Me Lo Contó La Luna
Por: Claudia Luna [email protected]

 

Hace unos días platicaba y reía con una buena amiga. En algún momento, la conversación derivó hacia los pies y su tamaño, entre bromas, disertamos sobre los diferentes tipos de pies y comparamos los nuestros. Entonces me vino a la memoria un evento que sucedió cuando iba en Tercero de Kínder. Tendría cinco o seis años.

Las maestras de la escuela a la que asistía organizaban un festival para la clausura del ciclo, ni más ni menos que, en el teatro Principal. Mis compañeras de salón y yo bailaríamos vestidas de patinadoras. Era el evento del año y se esperaba que estuviésemos magníficas.

Para el acontecimiento, la maestra pidió que acudiéramos con una modista específica. Esta hábil señora nos hizo unos trajes amarillo pollo, con faldita corta y manga larga, rematados con peluche blanco que nos parecían un ensueño. Ahora que los describo no suenan tan glamurosos pero, en mi memoria de niña, eran muy sofisticados. En ellos, mis compañeras y yo nos sentíamos las mismísimas Rockettes de Nueva York.

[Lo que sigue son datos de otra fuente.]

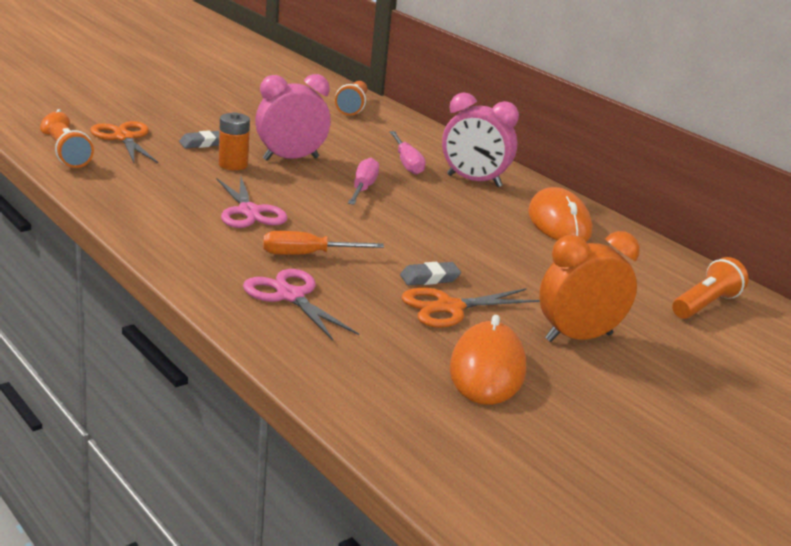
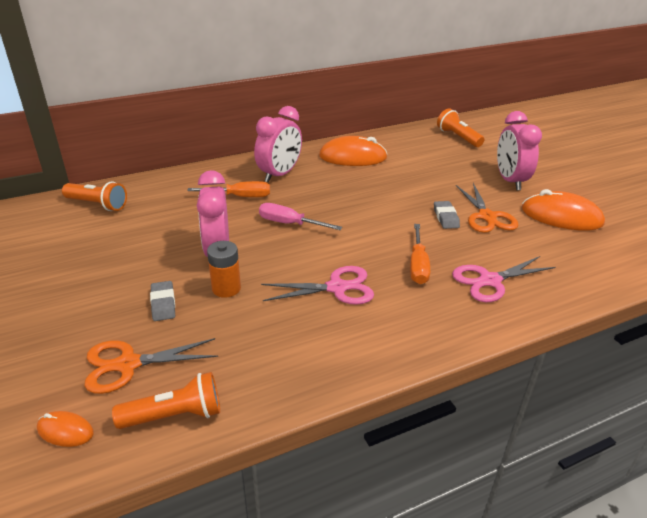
camera: 75 degrees left, 10 degrees up
pink screwdriver [390,131,426,175] -> orange screwdriver [187,181,270,197]
orange clock [539,231,640,342] -> pink clock [497,111,542,190]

Todo iba de maravilla hasta que la maestra pidió que compráramos unas botas blancas en una zapatería determinada del centro de la ciudad. Era indispensable que todas luciéramos idénticas, así que ella escogió el modelito. Hacia allá me fui con mi mamá. Para mi decepción, la maestra había escogido un estilo de botas en el que no había mi número. Yo era la más alta del salón y, por consiguiente, la que calzaba más grande. Recuerdo que por más que traté, no pude meter el pie en la bota que me trajeron, aunque estaba dispuesta a llevar un par que me apretara.

Mi mamá, con su sentido práctico acostumbrado, después de hacer algún comentario sobre la falta de visión de la maestra, le pidió a la dependienta que trajera otro estilo parecido que corriera en una talla más grande. La dependienta trajo otro modelo, el único que tenían un poco más amplio. Aquel también me apretaba, pero metí los pies a la fuerza. Caminé por la tienda con una sonrisa diciéndole a mi mamá lo bien que me quedaban, si bien sentía los zapatos como herraduras que amenazaban con hacerme estallar los dedos.

Al día siguiente, fui a la escuela con mi par de botas diferentes de las de mis compañeras. La expresión de la maestra se ensombreció al enterarse y corroborar con sus propios ojos que las mías no eran las que ella había pedido. Su cara lo decía todo: yo le estaba arruinando su sueño de lograr una coreografía digna de Broadway. En ese momento, sentí que no pertenecía, que no era parte del grupo y que, sin importar lo que hiciera, siempre sería diferente.

Ayer encontré una foto Polaroid tomada ese día. La niña, ahí retratada, me recordó a una venadita de piernas largas y mirada nerviosa. Sabía que a ella le apretaban los zapatos y sentí deseos de abrazarla. Al ver la foto, supe que la única que podría consolarla era yo misma. Sólo yo era capaz de calmarla y de decirle que todo estaría bien.

Ahora, después de tantos años, sé que la raíz del sufrimiento es creer que estamos separados, que no pertenecemos o no encajamos. Todos nos hemos sentido así en algún momento. No existe dolor más grande que sentirse abandonado. Sin embargo, nunca hemos estado solos, somos parte del todo, del universo y aun más, nos tenemos a nosotros mismos y, con certeza, no hay nada más sabroso en esta vida que estar con uno mismo.

Por otro lado, en el momento en que le damos toda nuestra atención a uno de nuestros dolores de niño y hacemos la paz con él, algo mágico e indescriptible sucede y la aflicción desaparece. Lo que es más si lo sazonamos con un poco de risa, la receta se vuelve infalible.